◆ BEREITGESTELLTER TEXT ◆

Neues Album

Zürcher Band Batbait: «Unsere Musikvideos sind genauso intim wie die Songs»

Ende Oktober veröffentlicht die Rockband Batbait ihr zweites Album «Working In The Garden». Wie alles angefangen hat und inwiefern die Freundschaft zwischen den Zürcherinnen ihre Musik beeinflusst, erklären Gianna Brühwiler und Sandra Keller im Interview.

Batbait Band
Alanah Rüttimann, Sandra Keller, Gianna Brühwiler und Simona Bischof (v.l.n.r.) machen seit 2020 gemeinsam Musik. (Bild: Vanja Kadic)

Sophie Wagner: Welche Geschichten erzählt das neue Album «Working In The Garden»?

Sandra Keller: Das neue Album ist diverser, was die Anzahl Genres betrifft. Es gibt zwar auch Rocks-Songs, aber auch Reggaetonbeats und sehr reduzierte, ruhige Stücke.

Gianna Brühwiler: Inhaltlich spürt man zwei Pole im Umgang mit dem aktuellen Weltgeschehen: den Wunsch nach Widerstand, danach laut zu sein, den Frust rauszulassen und gleichzeitig die Suche nach Gemeinschaft, nach feinen, verletzlichen Momenten. Beides zieht sich durchs Album.

Gibt es Songs, die konkrete Themen behandeln?

Brühwiler: «Working In The Garden» handelt vom Schweizerischen «Bünzlidasein» einer konservativen Familie, die sich auf ihrem Wohlstand ausruht und sich nicht um andere kümmert, solange es ihnen selbst gut geht. 

Bei «In The Pit» singen wir vom unachtsamen Verhalten im Konzertpublikum und «Big Success» ist eine Auseinandersetzung damit, was Erfolg in unserer Gesellschaft bedeutet. 

Ist Ihre Musik grundsätzlich politisch?

Brühwiler: Musik ist immer politisch, weil sie in der Öffentlichkeit stattfindet. Sie kann sich dem gar nicht entziehen.

Keller: Selbst wenn man sagt, die eigene Musik sei unpolitisch, ist das wiederum eine politische Aussage.

Aber es gibt doch auch Bands, die sich nicht politisch positionieren.

◆ GESPEICHERTE DATEN ◆

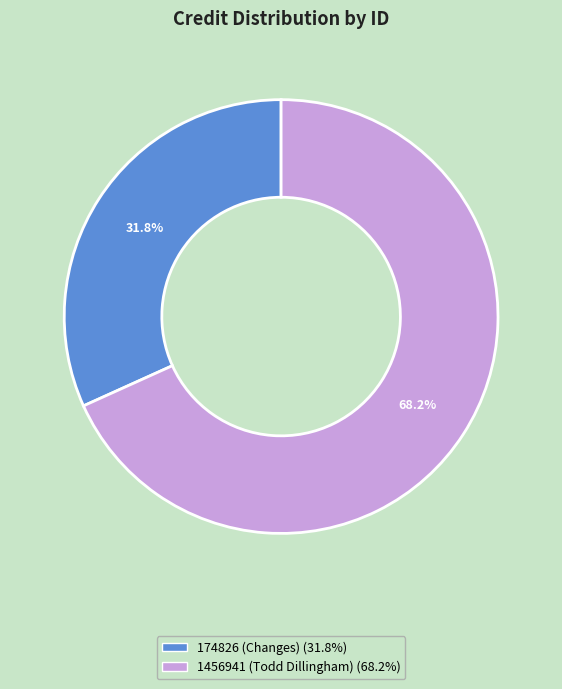

Which slice is the largest?

1456941 (Todd Dillingham)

◆ ERFORDERLICHE SCHRITTE ◆
(A) Worum geht es laut dem Interview mit Batbait im Song «In The Pit»?
(B) Setze das Interview mit Batbait bitte nach seinem letzten Satz fort.
Das Material spielt dafür keine Rolle.

◆ LÖSUNGEN DER AUFGABEN ◆
(A) Um unachtsames Verhalten im Konzertpublikum.

(B)
Brühwiler: Ich glaube, man kann sich dem nicht entziehen. Ich finde nicht, dass Texte politisch sein müssen. Musik kann auch einen Safe Space bieten, Zugang zu schönen, sinnlichen Klängen sein, die Wahrnehmung schärfen. Doch sobald sich die Musik in einem öffentlichen Raum bewegt, wird man mit Fragen konfrontiert wie: Spiele ich auf einem Festival, dessen Line-up zu 90 Prozent aus Cis-Männern zusammengestellt ist? Veröffentliche ich meine Musik auf einer Plattform, die in die Entwicklung von AI-Waffen investiert oder mit AI-Musik kleine Künstler:innen vom Markt verdrängt? 

Ich möchte damit sagen: Musik ist politisch. Musiker:innen müssen sich dessen bewusst sein und reflektieren, mit welchen Privilegien sie Musik machen.

Im Song «How Did My Apartment Get So Expensive» auf Ihrem ersten Album geht es um den Zürcher Wohnungsmarkt. Wie persönlich ist das Thema für Sie?

Brühwiler: Sehr. Ich bin oft umgezogen, und aktuell suchen unglaublich viele Leute in meinem Umfeld eine Wohnung. Es ist ein ständiges Gesprächsthema. 

Keller: Wir reden so viel darüber, dass es fast automatisch zu einem Songtext wurde. 

Hat sich Ihre Band auch «automatisch» gegründet?

Brühwiler: Wir kennen uns von der Zürcher Hochschule der Künste, ich und Sandra und Simona haben Kunstvermittlung studiert. Damals haben wir immer mal wieder darüber gesprochen, eine Band zu gründen. Aber erst 2018, während eines Stipendiums, haben wir zum ersten Mal zusammen Musik gemacht.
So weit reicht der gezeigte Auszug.